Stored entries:
###

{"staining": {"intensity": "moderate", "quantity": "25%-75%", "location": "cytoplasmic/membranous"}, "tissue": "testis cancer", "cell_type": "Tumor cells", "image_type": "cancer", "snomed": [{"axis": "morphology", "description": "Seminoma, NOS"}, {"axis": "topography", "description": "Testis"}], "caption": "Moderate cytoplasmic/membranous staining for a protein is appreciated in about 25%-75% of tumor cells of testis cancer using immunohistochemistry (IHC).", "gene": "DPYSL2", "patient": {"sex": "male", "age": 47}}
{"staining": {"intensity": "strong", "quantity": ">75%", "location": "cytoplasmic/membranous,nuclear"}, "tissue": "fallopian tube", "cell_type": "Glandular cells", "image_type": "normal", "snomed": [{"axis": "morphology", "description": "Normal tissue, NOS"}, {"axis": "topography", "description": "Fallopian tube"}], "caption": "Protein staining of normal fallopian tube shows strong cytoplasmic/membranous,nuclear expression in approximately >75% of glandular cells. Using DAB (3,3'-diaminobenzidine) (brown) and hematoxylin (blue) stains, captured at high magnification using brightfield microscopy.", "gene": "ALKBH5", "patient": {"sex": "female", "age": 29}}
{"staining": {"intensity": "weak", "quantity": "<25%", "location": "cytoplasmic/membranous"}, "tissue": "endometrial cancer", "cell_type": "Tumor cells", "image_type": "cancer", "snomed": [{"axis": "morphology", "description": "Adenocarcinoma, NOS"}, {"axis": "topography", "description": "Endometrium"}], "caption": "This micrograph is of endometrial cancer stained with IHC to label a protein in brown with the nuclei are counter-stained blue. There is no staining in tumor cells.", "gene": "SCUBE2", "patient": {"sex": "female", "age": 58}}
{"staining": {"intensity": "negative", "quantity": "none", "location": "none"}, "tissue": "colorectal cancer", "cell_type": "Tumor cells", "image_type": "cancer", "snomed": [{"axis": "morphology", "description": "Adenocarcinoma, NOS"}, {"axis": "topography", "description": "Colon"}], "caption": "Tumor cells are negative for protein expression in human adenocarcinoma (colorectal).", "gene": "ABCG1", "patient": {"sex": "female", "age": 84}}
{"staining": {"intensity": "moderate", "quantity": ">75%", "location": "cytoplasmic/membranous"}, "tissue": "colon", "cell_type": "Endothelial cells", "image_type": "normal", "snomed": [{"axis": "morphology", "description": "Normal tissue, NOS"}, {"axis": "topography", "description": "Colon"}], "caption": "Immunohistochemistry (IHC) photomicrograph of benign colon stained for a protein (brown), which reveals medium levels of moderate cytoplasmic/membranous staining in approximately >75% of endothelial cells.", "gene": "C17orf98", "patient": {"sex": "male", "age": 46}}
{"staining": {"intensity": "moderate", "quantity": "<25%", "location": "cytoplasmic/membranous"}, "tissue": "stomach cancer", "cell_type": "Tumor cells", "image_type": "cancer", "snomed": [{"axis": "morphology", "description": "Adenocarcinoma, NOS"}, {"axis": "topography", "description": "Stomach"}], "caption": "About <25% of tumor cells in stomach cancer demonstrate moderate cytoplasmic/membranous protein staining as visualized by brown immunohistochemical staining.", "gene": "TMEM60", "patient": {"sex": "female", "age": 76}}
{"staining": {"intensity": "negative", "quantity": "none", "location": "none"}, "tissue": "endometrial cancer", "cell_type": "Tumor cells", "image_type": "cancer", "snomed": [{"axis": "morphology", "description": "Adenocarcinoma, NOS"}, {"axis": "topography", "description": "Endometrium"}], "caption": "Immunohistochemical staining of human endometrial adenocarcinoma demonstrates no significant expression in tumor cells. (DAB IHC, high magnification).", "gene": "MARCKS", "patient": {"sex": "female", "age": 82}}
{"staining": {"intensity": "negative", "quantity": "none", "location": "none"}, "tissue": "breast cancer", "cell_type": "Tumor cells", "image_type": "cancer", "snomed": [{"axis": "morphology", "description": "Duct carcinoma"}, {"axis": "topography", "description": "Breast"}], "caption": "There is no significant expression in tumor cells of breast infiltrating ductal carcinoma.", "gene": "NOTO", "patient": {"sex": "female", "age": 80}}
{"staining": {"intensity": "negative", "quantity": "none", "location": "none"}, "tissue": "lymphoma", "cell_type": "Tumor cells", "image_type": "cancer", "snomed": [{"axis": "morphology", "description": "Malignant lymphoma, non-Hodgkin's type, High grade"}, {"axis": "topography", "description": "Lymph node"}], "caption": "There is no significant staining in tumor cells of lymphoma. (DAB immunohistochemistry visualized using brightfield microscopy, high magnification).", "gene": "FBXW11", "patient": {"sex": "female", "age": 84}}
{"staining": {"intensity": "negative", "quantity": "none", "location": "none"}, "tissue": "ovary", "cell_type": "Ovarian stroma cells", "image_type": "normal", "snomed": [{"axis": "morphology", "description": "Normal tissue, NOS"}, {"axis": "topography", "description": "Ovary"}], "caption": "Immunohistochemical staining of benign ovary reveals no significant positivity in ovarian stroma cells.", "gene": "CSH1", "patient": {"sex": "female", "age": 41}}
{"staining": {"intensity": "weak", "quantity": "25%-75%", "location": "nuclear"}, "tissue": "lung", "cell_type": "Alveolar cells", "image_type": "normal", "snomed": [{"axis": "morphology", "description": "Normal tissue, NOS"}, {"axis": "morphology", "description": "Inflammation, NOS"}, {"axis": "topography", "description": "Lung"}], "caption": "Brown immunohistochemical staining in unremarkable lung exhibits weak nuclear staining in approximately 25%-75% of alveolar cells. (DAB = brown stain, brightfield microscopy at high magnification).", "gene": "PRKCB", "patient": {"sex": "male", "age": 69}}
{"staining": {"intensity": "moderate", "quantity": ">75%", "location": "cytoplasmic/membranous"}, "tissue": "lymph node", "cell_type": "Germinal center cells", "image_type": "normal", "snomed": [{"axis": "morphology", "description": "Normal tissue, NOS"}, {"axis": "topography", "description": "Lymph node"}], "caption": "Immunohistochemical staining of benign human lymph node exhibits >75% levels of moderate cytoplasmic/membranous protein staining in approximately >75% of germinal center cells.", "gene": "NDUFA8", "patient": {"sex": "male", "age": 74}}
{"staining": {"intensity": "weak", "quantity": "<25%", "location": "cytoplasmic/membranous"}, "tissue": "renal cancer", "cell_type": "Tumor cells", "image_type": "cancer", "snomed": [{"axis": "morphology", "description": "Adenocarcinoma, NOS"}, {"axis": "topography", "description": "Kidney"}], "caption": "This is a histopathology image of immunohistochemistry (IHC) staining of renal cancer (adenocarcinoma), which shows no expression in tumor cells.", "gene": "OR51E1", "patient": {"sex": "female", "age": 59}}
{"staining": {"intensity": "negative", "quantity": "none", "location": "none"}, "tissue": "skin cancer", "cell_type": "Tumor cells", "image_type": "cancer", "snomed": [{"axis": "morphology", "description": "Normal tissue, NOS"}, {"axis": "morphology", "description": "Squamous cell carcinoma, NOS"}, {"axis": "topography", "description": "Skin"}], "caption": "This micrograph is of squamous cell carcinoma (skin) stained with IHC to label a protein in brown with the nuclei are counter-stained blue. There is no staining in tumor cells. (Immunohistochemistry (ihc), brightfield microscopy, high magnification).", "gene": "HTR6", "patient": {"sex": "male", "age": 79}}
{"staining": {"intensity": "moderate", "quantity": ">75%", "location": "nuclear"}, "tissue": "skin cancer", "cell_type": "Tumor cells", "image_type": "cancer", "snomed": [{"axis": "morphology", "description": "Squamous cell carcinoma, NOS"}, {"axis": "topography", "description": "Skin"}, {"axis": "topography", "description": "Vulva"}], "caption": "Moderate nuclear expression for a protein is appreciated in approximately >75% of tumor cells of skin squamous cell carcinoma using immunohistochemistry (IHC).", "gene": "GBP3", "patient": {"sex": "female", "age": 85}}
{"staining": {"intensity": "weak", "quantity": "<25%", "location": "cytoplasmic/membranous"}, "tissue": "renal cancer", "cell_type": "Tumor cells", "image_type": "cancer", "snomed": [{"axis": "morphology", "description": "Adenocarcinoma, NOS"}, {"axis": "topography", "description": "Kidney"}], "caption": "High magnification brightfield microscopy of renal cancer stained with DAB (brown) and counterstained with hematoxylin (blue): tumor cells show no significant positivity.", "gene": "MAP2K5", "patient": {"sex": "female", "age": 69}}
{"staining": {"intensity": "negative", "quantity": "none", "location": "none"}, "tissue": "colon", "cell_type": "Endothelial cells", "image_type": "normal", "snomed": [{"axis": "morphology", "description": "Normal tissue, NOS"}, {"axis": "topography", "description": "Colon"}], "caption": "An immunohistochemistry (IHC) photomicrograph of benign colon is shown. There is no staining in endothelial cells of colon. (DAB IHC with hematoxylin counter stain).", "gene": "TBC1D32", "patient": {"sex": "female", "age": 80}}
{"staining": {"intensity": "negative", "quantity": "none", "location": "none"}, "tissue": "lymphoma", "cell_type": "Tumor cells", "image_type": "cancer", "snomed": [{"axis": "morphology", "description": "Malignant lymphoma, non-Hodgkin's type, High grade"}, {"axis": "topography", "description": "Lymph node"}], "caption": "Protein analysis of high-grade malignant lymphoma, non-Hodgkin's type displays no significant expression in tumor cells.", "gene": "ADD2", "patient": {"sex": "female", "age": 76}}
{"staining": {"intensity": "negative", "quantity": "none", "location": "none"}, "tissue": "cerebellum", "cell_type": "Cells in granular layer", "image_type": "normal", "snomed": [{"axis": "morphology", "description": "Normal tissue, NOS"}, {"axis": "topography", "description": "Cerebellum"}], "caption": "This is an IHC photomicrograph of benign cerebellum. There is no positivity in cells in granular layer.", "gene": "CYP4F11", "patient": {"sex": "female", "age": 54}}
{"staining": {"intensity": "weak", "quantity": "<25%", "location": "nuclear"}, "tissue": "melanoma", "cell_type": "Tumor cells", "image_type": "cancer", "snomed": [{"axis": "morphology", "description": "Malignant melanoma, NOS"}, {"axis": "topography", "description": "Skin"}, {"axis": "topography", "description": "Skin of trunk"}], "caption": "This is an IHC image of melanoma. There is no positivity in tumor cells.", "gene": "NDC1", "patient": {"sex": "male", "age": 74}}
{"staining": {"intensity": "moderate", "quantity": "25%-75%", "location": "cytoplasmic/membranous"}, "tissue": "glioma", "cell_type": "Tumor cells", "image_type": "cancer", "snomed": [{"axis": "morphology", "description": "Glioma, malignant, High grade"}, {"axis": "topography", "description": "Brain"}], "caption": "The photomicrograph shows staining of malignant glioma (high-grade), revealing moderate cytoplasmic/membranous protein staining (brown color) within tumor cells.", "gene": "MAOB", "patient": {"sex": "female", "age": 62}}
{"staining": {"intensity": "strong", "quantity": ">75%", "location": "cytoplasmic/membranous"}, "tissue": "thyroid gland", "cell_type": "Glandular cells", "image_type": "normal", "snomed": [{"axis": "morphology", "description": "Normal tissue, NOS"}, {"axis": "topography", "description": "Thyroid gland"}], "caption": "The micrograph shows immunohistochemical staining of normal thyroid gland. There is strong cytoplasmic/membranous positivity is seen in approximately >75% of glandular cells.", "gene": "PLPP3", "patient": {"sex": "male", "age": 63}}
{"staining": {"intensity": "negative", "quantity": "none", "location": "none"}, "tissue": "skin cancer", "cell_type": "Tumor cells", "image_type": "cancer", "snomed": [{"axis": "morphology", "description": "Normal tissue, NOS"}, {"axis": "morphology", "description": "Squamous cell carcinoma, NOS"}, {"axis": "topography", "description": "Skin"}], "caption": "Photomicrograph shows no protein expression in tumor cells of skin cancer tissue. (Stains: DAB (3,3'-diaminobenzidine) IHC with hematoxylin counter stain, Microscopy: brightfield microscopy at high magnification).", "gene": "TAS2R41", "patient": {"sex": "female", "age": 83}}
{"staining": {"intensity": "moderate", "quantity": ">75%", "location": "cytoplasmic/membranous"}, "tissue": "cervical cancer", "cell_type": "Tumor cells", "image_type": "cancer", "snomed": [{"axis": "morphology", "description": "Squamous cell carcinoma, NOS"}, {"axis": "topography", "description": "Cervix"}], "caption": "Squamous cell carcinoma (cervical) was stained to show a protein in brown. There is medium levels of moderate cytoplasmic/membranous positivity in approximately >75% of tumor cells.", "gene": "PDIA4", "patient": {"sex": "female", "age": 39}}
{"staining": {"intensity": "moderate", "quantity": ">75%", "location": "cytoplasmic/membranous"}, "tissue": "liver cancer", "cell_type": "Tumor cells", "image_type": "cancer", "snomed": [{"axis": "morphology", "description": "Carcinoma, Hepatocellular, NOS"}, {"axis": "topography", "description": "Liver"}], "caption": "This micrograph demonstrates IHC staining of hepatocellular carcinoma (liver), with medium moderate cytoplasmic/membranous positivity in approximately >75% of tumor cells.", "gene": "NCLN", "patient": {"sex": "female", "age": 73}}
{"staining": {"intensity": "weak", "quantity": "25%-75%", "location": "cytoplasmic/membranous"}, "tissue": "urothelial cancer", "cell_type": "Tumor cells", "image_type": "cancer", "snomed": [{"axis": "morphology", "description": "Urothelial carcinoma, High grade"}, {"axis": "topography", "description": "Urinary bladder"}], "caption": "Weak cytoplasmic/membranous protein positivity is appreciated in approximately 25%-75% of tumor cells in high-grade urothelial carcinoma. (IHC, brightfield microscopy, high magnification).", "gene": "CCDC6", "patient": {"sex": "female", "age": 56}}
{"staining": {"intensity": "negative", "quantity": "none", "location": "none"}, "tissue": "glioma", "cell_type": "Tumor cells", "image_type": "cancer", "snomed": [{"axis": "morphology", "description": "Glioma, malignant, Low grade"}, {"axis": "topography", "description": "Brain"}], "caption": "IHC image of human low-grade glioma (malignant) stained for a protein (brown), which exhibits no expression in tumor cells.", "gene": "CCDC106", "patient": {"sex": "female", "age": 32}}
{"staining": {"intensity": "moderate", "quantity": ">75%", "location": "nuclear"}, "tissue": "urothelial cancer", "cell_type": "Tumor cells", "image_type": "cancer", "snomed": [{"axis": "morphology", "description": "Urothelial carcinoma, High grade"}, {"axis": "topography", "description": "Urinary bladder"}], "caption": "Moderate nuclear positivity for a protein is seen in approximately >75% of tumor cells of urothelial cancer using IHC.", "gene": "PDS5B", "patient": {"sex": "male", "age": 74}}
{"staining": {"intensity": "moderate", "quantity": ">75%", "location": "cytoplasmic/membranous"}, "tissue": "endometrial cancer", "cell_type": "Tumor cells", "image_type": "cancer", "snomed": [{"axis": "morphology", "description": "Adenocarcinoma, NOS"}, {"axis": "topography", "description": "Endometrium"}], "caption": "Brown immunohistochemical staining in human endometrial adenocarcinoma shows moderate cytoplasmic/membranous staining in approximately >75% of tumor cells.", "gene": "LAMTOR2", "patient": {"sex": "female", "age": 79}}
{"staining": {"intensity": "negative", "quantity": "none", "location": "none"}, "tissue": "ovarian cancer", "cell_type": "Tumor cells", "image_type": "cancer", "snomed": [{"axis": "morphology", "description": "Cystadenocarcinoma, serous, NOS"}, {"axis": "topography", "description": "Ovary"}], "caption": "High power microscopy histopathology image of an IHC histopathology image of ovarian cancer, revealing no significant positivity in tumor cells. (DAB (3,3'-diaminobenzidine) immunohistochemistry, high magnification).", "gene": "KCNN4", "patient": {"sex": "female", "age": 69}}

###

» **Task brief**
Look through the data above and return exactly the lines from the one that contains "of benign ovary" to the one that contains "of benign human", inclusive, with nothing else.

» **Final answer**
{"staining": {"intensity": "negative", "quantity": "none", "location": "none"}, "tissue": "ovary", "cell_type": "Ovarian stroma cells", "image_type": "normal", "snomed": [{"axis": "morphology", "description": "Normal tissue, NOS"}, {"axis": "topography", "description": "Ovary"}], "caption": "Immunohistochemical staining of benign ovary reveals no significant positivity in ovarian stroma cells.", "gene": "CSH1", "patient": {"sex": "female", "age": 41}}
{"staining": {"intensity": "weak", "quantity": "25%-75%", "location": "nuclear"}, "tissue": "lung", "cell_type": "Alveolar cells", "image_type": "normal", "snomed": [{"axis": "morphology", "description": "Normal tissue, NOS"}, {"axis": "morphology", "description": "Inflammation, NOS"}, {"axis": "topography", "description": "Lung"}], "caption": "Brown immunohistochemical staining in unremarkable lung exhibits weak nuclear staining in approximately 25%-75% of alveolar cells. (DAB = brown stain, brightfield microscopy at high magnification).", "gene": "PRKCB", "patient": {"sex": "male", "age": 69}}
{"staining": {"intensity": "moderate", "quantity": ">75%", "location": "cytoplasmic/membranous"}, "tissue": "lymph node", "cell_type": "Germinal center cells", "image_type": "normal", "snomed": [{"axis": "morphology", "description": "Normal tissue, NOS"}, {"axis": "topography", "description": "Lymph node"}], "caption": "Immunohistochemical staining of benign human lymph node exhibits >75% levels of moderate cytoplasmic/membranous protein staining in approximately >75% of germinal center cells.", "gene": "NDUFA8", "patient": {"sex": "male", "age": 74}}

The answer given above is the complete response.